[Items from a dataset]
■ ■ ■ ■ ■ ■ ■

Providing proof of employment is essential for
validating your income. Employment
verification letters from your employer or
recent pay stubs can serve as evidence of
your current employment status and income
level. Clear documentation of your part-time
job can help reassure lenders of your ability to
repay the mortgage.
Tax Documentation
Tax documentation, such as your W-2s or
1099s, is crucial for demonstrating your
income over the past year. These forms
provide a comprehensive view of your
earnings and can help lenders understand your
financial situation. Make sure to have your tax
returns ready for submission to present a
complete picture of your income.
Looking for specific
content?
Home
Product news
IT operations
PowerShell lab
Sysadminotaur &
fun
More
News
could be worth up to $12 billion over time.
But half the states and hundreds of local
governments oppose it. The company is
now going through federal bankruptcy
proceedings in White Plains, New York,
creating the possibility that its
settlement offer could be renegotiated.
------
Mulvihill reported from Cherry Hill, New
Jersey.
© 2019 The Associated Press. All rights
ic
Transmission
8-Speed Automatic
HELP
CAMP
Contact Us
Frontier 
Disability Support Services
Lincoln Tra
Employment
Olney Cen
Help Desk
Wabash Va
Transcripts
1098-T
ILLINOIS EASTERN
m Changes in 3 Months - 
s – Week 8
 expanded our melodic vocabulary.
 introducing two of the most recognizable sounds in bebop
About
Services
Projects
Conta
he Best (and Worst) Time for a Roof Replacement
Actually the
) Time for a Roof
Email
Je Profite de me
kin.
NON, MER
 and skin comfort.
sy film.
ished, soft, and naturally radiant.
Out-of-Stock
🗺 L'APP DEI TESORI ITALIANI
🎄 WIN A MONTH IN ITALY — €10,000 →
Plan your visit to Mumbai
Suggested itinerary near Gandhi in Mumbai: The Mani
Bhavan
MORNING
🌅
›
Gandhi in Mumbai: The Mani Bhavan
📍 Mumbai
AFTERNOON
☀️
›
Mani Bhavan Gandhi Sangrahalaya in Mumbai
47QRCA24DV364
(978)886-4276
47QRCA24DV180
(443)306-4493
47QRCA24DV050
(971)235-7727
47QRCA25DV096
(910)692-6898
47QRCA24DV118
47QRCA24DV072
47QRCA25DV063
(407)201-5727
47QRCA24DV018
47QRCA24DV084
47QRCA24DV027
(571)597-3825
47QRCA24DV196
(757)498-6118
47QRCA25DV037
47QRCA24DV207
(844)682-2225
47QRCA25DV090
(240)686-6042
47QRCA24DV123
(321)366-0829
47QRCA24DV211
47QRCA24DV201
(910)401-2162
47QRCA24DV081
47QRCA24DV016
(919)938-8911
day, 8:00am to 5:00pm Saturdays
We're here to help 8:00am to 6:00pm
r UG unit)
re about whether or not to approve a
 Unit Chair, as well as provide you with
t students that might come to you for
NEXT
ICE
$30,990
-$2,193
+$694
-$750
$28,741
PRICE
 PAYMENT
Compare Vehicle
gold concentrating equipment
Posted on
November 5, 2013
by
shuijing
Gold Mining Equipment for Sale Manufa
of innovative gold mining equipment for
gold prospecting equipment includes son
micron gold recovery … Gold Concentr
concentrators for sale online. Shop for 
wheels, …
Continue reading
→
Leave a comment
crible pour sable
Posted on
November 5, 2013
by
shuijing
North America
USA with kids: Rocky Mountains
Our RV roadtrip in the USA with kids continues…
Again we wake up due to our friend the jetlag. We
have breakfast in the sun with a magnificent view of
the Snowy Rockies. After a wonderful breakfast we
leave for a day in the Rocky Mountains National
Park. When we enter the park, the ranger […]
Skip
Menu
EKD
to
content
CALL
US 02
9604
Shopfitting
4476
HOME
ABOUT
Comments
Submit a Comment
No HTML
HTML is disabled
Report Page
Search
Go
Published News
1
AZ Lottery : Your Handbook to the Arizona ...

■ ■ ■ ■ ■ ■ ■

> YOUR OBJECTIVE
The records shown above should be given again word for word.

> ANSWER BOX
Providing proof of employment is essential for
validating your income. Employment
verification letters from your employer or
recent pay stubs can serve as evidence of
your current employment status and income
level. Clear documentation of your part-time
job can help reassure lenders of your ability to
repay the mortgage.
Tax Documentation
Tax documentation, such as your W-2s or
1099s, is crucial for demonstrating your
income over the past year. These forms
provide a comprehensive view of your
earnings and can help lenders understand your
financial situation. Make sure to have your tax
returns ready for submission to present a
complete picture of your income.
Looking for specific
content?
Home
Product news
IT operations
PowerShell lab
Sysadminotaur &
fun
More
News
could be worth up to $12 billion over time.
But half the states and hundreds of local
governments oppose it. The company is
now going through federal bankruptcy
proceedings in White Plains, New York,
creating the possibility that its
settlement offer could be renegotiated.
------
Mulvihill reported from Cherry Hill, New
Jersey.
© 2019 The Associated Press. All rights
ic
Transmission
8-Speed Automatic
HELP
CAMP
Contact Us
Frontier 
Disability Support Services
Lincoln Tra
Employment
Olney Cen
Help Desk
Wabash Va
Transcripts
1098-T
ILLINOIS EASTERN
m Changes in 3 Months - 
s – Week 8
 expanded our melodic vocabulary.
 introducing two of the most recognizable sounds in bebop
About
Services
Projects
Conta
he Best (and Worst) Time for a Roof Replacement
Actually the
) Time for a Roof
Email
Je Profite de me
kin.
NON, MER
 and skin comfort.
sy film.
ished, soft, and naturally radiant.
Out-of-Stock
🗺 L'APP DEI TESORI ITALIANI
🎄 WIN A MONTH IN ITALY — €10,000 →
Plan your visit to Mumbai
Suggested itinerary near Gandhi in Mumbai: The Mani
Bhavan
MORNING
🌅
›
Gandhi in Mumbai: The Mani Bhavan
📍 Mumbai
AFTERNOON
☀️
›
Mani Bhavan Gandhi Sangrahalaya in Mumbai
47QRCA24DV364
(978)886-4276
47QRCA24DV180
(443)306-4493
47QRCA24DV050
(971)235-7727
47QRCA25DV096
(910)692-6898
47QRCA24DV118
47QRCA24DV072
47QRCA25DV063
(407)201-5727
47QRCA24DV018
47QRCA24DV084
47QRCA24DV027
(571)597-3825
47QRCA24DV196
(757)498-6118
47QRCA25DV037
47QRCA24DV207
(844)682-2225
47QRCA25DV090
(240)686-6042
47QRCA24DV123
(321)366-0829
47QRCA24DV211
47QRCA24DV201
(910)401-2162
47QRCA24DV081
47QRCA24DV016
(919)938-8911
day, 8:00am to 5:00pm Saturdays
We're here to help 8:00am to 6:00pm
r UG unit)
re about whether or not to approve a
 Unit Chair, as well as provide you with
t students that might come to you for
NEXT
ICE
$30,990
-$2,193
+$694
-$750
$28,741
PRICE
 PAYMENT
Compare Vehicle
gold concentrating equipment
Posted on
November 5, 2013
by
shuijing
Gold Mining Equipment for Sale Manufa
of innovative gold mining equipment for
gold prospecting equipment includes son
micron gold recovery … Gold Concentr
concentrators for sale online. Shop for 
wheels, …
Continue reading
→
Leave a comment
crible pour sable
Posted on
November 5, 2013
by
shuijing
North America
USA with kids: Rocky Mountains
Our RV roadtrip in the USA with kids continues…
Again we wake up due to our friend the jetlag. We
have breakfast in the sun with a magnificent view of
the Snowy Rockies. After a wonderful breakfast we
leave for a day in the Rocky Mountains National
Park. When we enter the park, the ranger […]
Skip
Menu
EKD
to
content
CALL
US 02
9604
Shopfitting
4476
HOME
ABOUT
Comments
Submit a Comment
No HTML
HTML is disabled
Report Page
Search
Go
Published News
1
AZ Lottery : Your Handbook to the Arizona ...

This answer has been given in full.